Quelles perspectives pour une autre mondialisation, écologique et solidaire

DEBAT : 10 ans après la création d’ATTAC, le monde est confronté à plusieurs crises (financière, alimentaire, sociale et écologique) qui ont des causes communes, notamment l’accentuation des exigences de rendement du capitalisme financier et un modèle de développement productiviste. Face à cette évolution, quelles perspectives pouvons-nous avancer, notamment en France et en Europe, pour déboucher sur une autre mondialisation écologique et solidaire ?
Débat animé par Marc CHOVIN (ATTAC 63) et Marc DELEPOUVE, secrétaire général d’ATTAC France.

COMPTE-RENDU RESUME DE L’INTERVENTION DE MARC DELEPOUVE.

Face aux crises actuelles, il faut avoir l’ambition d’apporter des réponses aux problèmes de l’environnement et de l’humanité.
• Faut-il aujourd’hui viser la suppression du capitalisme ou bien limiter son champ et contrôler fortement son activité ? Le débat existe au sein d’Attac ; les avis divergent, mais il y a un consensus sur le court et le proche moyen terme pour réduire le champs d’activité du capitalisme (en extraire les banques, la santé, l’éducation…) et pour poser des règles fortes au sein de ce champ. .
• Le G20 risque de se limiter aux aspects les plus autodestructeurs pour le capitalisme financier lui-même. Les mesures prises n’ont pas stoppé la crise financière mais ont limité sa chute. L’effet boule de neige entre crise financière et crise de la production ne peut être arrêté facilement.
• La crise écologique n’a pas attendu le néolibéralisme pour se développer. Mais le néolibéralisme a empêché les états d’agir efficacement.
• Le premier des droits, celui de s’alimenter, est lui aussi attaqué par le néolibéralisme. Deux ans près la création de l’OMC, en janvier 1995, la faim dans le monde s’est mise à augmenter.
Quels doivent être les objectifs du mouvement altermondialiste ?
• Alerter, informer et mobiliser pour une mondialisation humaine.
• Avoir un projet pouvant mobiliser les populations du monde entier.
Les 10% du PIB captés par les financiers sont une injustice vis-à-vis des travailleurs, mais en plus ils donnent du pouvoir, y compris pour contrôler la société, en particulier à travers les médias.
Si l’on récupérait ces 10%, il ne faudrait pas que cela profite seulement aux travailleurs des pays les plus favorisés. C’est un discours un peu difficile à tenir pour les politiques, les syndicats... Pourtant, il faudrait que nous portions des revendications par rapport aux droits sociaux fondamentaux : droits à s’alimenter, à se loger, à accéder à l’eau potable, à l’éducation et à la santé. Il est nécessaire qu’Attac lie son discours intellectuel à un vrai discours militant, mobilisateur et mondialement rassembleur.

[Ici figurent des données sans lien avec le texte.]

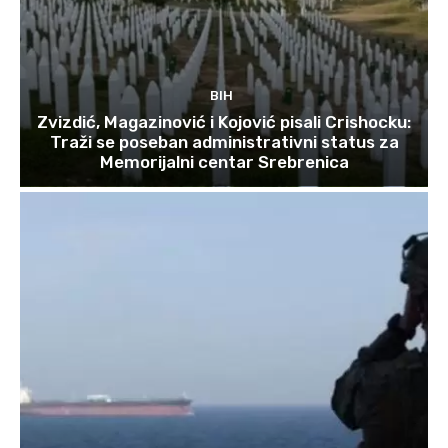
BIH
Zvizdić, Magazinović i Kojović pisali Crishocku:
Traži se poseban administrativni status za
Memorijalni centar Srebrenica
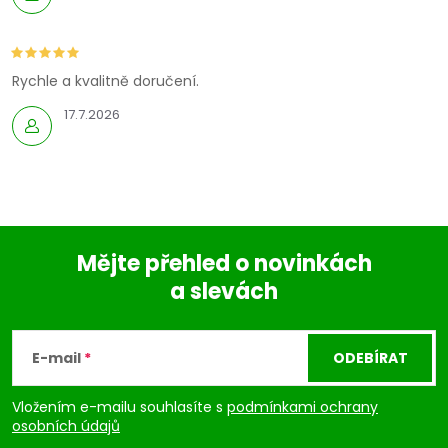
r
v
Rychle a kvalitně doručení.
k
17.7.2026
y
v
ý
Mějte přehled o novinkách
p
a slevách
Z
i
á
s
E-mail
ODEBÍRAT
u
p
Vložením e-mailu souhlasíte s
podmínkami ochrany
osobních údajů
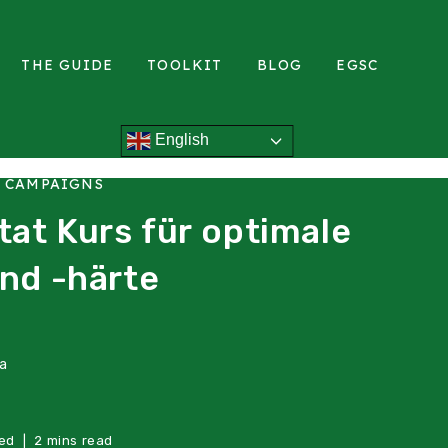
THE GUIDE
TOOLKIT
BLOG
EGSC
English
L CAMPAIGNS
at Kurs für optimale
und -härte
ea
ed
2 mins read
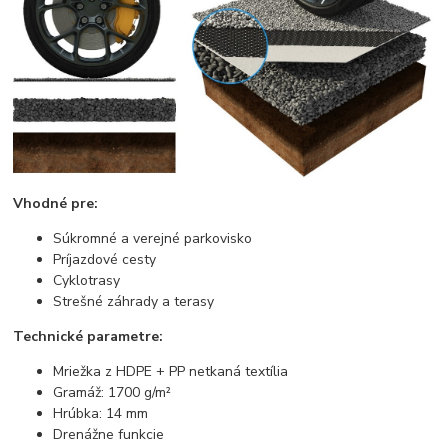
Vhodné pre:
Súkromné ​​a verejné parkovisko
Príjazdové cesty
Cyklotrasy
Strešné záhrady a terasy
Technické parametre:
Mriežka z HDPE + PP netkaná textília
Gramáž: 1700 g/m²
Hrúbka: 14 mm
Drenážne funkcie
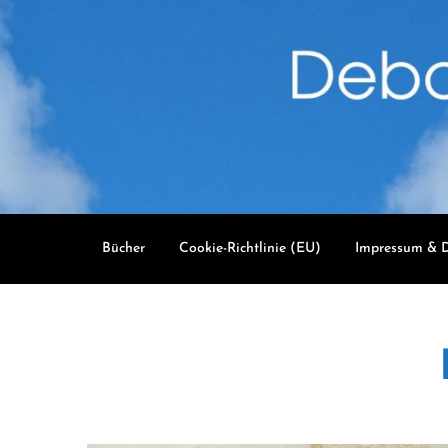
Skip
to
content
Bücher
Cookie-Richtlinie (EU)
Impressum & D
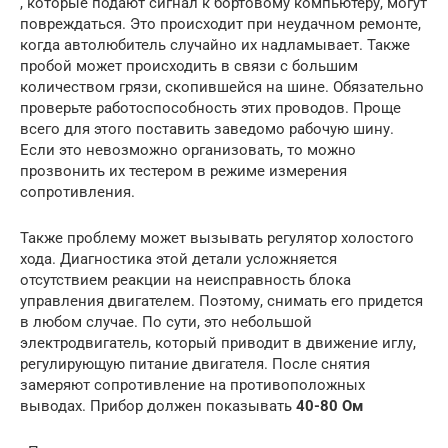
, которые подают сигнал к бортовому компьютеру, могут
повреждаться. Это происходит при неудачном ремонте,
когда автолюбитель случайно их надламывает. Также
пробой может происходить в связи с большим
количеством грязи, скопившейся на шине. Обязательно
проверьте работоспособность этих проводов. Проще
всего для этого поставить заведомо рабочую шину.
Если это невозможно организовать, то можно
прозвонить их тестером в режиме измерения
сопротивления.
Также проблему может вызывать регулятор холостого
хода. Диагностика этой детали усложняется
отсутствием реакции на неисправность блока
управления двигателем. Поэтому, снимать его придется
в любом случае. По сути, это небольшой
электродвигатель, который приводит в движение иглу,
регулирующую питание двигателя. После снятия
замеряют сопротивление на противоположных
выводах. Прибор должен показывать
40-80 Ом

La promotion de droits nécessite de réfléchir à leur financement.
• Agir contre les paradis fiscaux, qui, outre l’évasion fiscale, sont un véritable point bas du dumping fiscal, un plancher vers lequel tendent les fiscalités de l’ensemble des pays du monde.
• Nationaliser ou mutualiser tout ce qui peut l’être du système bancaire mondial afin de réguler les mouvements de capitaux pour les réorienter vers la satisfaction des besoins sociaux et environnementaux.
• Face à la crise financière, appliquer les principe « pollueur payeur », c’est-à-dire faire payer ceux qui ont profité de la spéculation, d’où, à l’échelle mondiale :
• créer une taxe sur les transactions financière alimentant notamment un fonds qui interviendrait en cas de crise ou de faillite de banques.
• Instaurer un impôt très progressif sur les revenus du capital, avec un taux d’imposition très élevé sur les revenus supérieurs.
• Mettre fin aux stocks options qui poussent les dirigeants à faire des profits à court terme d’où une financiarisation de l’économie.
• Interdire les fonds de pension qui rendent les futurs retraités complices du système actuel.

Les regroupements à tous les niveaux sont nécessaires pour être plus efficaces. Au niveau mondial, le Collectif « Notre monde n’est pas à vendre » a aidé au blocage actuel de l’OMC. La mobilisation des pays du Sud est plus facile s’ils se savent soutenus par des organisations de pays du Nord. D’où l’importance de forums sociaux mondiaux : ce sont des lieux qui permettent de se rencontrer et de réfléchir ensemble. L’objectif du prochain forum social de Belém (du 27 janvier au 1er février 2009 au Brésil) est de décider de mobilisations mondiales avec des objectifs concrets. Il s’agit maintenant d’établir un plan d’action vis-à-vis de la crise mondiale (et pas seulement financière) afin de promouvoir des droits mondiaux et de sauver la planète.